■ THE PROBLEM ■
Your job is to set down the stretch of entries that opens with the line containing "Vizier's keywords can" and closes with the line containing "39 -01 15.4". Keep both end lines, copy each exactly, and add nothing.

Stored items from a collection
※ ※ ※
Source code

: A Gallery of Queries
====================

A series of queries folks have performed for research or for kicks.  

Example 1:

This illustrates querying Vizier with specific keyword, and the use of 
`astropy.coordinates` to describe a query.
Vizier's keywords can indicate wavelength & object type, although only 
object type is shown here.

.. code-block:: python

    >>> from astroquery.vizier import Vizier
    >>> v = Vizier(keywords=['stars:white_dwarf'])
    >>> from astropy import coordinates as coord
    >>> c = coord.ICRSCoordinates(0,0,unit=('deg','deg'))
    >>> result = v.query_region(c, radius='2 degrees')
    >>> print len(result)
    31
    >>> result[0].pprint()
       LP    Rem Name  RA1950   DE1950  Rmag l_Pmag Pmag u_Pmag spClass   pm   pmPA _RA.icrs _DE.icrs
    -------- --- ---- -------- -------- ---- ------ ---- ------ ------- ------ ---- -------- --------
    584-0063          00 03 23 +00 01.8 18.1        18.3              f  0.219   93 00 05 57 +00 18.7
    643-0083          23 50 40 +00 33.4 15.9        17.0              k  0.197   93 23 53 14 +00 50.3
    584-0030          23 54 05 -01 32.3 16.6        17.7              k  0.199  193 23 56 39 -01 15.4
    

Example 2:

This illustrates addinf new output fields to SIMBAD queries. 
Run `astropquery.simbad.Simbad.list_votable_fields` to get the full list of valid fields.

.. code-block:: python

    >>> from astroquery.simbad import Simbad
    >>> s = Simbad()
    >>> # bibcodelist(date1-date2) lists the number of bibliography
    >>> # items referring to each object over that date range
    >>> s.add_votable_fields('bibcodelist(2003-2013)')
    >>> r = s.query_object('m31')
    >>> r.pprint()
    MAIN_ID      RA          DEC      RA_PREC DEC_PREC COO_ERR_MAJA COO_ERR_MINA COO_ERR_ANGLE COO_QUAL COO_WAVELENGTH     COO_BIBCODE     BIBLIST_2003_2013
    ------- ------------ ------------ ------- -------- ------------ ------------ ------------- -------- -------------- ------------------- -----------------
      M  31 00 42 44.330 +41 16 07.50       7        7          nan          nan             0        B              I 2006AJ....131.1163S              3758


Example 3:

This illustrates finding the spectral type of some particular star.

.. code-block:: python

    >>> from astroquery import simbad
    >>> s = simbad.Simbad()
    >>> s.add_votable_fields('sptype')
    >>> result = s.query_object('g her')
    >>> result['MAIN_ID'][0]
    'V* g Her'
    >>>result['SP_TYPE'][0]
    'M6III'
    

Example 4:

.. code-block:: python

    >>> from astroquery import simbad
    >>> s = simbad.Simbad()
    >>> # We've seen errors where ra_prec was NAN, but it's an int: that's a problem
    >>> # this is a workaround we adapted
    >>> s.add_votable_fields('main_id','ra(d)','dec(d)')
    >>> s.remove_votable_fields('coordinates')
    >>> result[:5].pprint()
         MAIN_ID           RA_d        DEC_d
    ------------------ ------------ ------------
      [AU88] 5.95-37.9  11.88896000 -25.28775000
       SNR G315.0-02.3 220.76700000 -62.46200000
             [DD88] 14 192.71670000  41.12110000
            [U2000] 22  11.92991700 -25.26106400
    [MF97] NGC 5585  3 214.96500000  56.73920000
※ ※ ※
■ ANSWER SECTION ■
Vizier's keywords can indicate wavelength & object type, although only 
object type is shown here.

.. code-block:: python

    >>> from astroquery.vizier import Vizier
    >>> v = Vizier(keywords=['stars:white_dwarf'])
    >>> from astropy import coordinates as coord
    >>> c = coord.ICRSCoordinates(0,0,unit=('deg','deg'))
    >>> result = v.query_region(c, radius='2 degrees')
    >>> print len(result)
    31
    >>> result[0].pprint()
       LP    Rem Name  RA1950   DE1950  Rmag l_Pmag Pmag u_Pmag spClass   pm   pmPA _RA.icrs _DE.icrs
    -------- --- ---- -------- -------- ---- ------ ---- ------ ------- ------ ---- -------- --------
    584-0063          00 03 23 +00 01.8 18.1        18.3              f  0.219   93 00 05 57 +00 18.7
    643-0083          23 50 40 +00 33.4 15.9        17.0              k  0.197   93 23 53 14 +00 50.3
    584-0030          23 54 05 -01 32.3 16.6        17.7              k  0.199  193 23 56 39 -01 15.4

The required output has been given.